A recent government-commissioned study revealed that up to one third of UK children consume at least one energy drink every week.

The major review led by Teesside University of more than one million children in 21 countries found energy drinks were linked to increased stress, anxiety, poor academic performance and even the risk of suicide, as health campaigners and experts sound concerns about the quantity of sugar and caffeine in the drinks.

Energy drink brands such as Red Bull, Prime and Monster can have up to 150mg of caffeine - whereas a 250ml cup of coffee often only has around 90mg - and up to 21 teaspoons of sugar.

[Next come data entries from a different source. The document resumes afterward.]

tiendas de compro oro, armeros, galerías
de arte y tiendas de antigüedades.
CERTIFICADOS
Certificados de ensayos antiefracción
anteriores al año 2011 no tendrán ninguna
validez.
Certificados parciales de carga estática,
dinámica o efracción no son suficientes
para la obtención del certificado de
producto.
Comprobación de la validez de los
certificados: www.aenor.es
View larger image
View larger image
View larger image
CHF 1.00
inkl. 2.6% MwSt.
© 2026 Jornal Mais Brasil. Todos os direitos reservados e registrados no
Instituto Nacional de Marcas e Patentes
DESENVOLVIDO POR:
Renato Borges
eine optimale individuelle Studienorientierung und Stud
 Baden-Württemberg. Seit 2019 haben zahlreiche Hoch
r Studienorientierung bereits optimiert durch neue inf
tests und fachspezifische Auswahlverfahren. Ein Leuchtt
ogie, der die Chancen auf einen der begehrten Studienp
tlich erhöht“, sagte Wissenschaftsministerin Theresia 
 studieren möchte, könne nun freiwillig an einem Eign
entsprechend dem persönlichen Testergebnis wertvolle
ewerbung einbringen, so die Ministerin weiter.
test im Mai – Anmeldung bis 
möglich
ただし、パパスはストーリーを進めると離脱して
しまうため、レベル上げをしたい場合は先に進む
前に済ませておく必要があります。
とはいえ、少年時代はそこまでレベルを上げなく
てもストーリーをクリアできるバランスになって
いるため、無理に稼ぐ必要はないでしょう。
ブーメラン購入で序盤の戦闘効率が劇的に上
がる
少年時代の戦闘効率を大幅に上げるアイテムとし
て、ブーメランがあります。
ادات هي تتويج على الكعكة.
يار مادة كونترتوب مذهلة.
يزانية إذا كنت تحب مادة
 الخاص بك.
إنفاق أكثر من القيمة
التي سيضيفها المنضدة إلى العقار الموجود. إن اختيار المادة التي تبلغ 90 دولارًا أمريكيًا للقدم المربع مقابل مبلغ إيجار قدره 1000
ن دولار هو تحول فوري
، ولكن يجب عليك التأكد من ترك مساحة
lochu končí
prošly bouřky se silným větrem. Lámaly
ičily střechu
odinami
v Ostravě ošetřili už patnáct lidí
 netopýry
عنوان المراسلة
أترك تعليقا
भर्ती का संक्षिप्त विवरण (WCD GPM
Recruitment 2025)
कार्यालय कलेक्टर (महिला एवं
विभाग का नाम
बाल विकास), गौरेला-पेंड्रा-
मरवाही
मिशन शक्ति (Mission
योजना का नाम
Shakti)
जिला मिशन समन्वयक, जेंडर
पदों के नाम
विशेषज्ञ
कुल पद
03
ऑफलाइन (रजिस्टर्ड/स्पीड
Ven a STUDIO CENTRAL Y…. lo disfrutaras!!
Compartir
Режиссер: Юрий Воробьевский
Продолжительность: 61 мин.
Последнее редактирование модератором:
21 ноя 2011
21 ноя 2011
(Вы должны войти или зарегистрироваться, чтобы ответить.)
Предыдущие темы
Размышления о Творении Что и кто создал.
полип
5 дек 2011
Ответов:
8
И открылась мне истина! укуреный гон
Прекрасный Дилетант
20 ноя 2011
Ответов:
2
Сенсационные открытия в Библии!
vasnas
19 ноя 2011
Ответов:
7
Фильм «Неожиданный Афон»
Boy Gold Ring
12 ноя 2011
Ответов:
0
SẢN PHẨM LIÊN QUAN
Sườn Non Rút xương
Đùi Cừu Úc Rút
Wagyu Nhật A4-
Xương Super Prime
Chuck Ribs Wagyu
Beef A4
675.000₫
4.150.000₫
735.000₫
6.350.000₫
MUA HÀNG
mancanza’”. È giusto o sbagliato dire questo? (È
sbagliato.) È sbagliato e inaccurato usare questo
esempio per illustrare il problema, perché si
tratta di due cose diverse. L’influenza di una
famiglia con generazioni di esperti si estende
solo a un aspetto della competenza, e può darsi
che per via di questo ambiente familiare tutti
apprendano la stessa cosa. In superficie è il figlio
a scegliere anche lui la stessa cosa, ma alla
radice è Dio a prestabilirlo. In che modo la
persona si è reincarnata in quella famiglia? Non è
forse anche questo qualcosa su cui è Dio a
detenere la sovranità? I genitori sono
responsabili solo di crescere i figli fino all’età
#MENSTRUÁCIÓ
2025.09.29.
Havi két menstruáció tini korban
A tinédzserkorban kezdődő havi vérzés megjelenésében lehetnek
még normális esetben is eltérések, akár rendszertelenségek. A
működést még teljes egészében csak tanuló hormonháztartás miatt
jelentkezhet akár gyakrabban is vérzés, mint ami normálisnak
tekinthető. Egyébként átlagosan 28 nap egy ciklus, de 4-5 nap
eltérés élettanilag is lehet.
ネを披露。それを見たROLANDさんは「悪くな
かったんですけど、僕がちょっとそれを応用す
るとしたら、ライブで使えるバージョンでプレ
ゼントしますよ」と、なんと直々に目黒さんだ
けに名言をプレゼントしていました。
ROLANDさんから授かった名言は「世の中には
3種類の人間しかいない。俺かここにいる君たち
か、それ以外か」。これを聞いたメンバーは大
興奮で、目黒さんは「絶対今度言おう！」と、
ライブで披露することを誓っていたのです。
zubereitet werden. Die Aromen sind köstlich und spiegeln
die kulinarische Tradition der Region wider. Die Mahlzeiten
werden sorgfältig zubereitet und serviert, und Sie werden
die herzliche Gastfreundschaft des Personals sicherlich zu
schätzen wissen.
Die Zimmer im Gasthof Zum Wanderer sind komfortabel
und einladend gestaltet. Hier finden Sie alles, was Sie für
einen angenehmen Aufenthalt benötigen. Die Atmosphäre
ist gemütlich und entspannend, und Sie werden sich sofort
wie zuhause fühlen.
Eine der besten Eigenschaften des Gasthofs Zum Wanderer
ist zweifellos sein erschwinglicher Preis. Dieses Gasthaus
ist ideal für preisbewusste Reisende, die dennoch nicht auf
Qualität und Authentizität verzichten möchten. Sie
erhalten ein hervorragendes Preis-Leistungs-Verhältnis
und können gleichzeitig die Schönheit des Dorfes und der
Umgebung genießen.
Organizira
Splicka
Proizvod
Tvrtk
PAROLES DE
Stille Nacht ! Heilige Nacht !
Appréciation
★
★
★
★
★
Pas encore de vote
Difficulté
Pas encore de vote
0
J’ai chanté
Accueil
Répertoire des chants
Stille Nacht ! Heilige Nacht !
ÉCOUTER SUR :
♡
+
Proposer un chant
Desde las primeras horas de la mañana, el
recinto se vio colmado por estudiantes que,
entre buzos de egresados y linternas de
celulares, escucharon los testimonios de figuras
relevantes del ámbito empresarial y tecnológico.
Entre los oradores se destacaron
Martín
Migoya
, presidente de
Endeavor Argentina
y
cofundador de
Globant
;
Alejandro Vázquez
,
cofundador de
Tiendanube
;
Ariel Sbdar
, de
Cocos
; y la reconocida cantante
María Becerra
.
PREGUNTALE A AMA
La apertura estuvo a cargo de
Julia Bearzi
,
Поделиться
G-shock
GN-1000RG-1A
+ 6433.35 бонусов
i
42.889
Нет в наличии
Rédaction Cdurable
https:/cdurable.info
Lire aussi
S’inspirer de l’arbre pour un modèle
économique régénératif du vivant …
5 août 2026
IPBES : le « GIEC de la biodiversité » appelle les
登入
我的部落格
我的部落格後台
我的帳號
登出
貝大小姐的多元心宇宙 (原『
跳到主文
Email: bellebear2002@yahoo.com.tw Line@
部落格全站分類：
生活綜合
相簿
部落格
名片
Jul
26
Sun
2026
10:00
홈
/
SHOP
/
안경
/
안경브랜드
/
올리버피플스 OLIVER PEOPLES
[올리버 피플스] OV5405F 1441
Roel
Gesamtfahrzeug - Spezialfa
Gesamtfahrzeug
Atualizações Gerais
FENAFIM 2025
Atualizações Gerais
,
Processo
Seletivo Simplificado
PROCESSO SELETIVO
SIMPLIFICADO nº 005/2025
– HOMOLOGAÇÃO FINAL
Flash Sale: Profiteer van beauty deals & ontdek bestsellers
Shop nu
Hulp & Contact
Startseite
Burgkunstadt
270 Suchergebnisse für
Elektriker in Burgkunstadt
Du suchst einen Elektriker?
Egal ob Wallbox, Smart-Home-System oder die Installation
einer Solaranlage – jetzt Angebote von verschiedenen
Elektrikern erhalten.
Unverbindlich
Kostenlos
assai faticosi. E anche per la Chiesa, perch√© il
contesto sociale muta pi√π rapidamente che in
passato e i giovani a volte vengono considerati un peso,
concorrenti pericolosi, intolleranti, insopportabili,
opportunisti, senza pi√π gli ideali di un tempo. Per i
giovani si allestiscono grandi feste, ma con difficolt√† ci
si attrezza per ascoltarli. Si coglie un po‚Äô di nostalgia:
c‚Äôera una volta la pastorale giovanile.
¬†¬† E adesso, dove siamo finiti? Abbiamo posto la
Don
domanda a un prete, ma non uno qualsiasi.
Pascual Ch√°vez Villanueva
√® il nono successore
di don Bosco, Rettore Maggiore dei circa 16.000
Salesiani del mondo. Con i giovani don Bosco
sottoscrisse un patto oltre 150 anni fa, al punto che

Labour’s manifesto will be published in the run up to the election (PA Wire)

Prime was launched by YouTube influencers KSI and Logan Paul, who both have millions of followers online.

Last year a child was hospitalised after drinking Prime Energy, leading a school to issue a warning to parents about the drink’s ‘harmful effects’.

Many supermarkets have introduced a voluntary ban on the sale of energy drinks to under-16s but they are still available in many smaller shops and vending machines.

The proposal has yet to have approval from Keir Starmer, but the party leader has said that he is “up for fight” over accusations that Labour is taking a “nanny state” approach to healthcare.

Shadow health secretary Wes Streeting has defended Labour’s hands-on approach to children’s health (PA Archive)

The party have already announced that they will support supervised toothbrushing in schools, amid rising concerns about tooth decay amongst children.

In January, Labour launched its Child Health Action plan, which aims to create the “healthiest generation of children ever”, and includes policies such as breakfast clubs, supervised toothbrushing, mental health counsellors in schools, banning junk food advertising and cracking down on smoking and vaping.

The shadow health secretary Wes Streeting has said that Labour “wont sit idly by while children become fatter, more unhealthy, less happy” as he defended the party’s hands-on approach.

The government had previously looked at banning energy drinks for under-16s following a consultation, but the ban has not yet been implemented.

Both parties will set out their manifesto commiments in the run up to the next election.

Labour have declined to comment on the claims.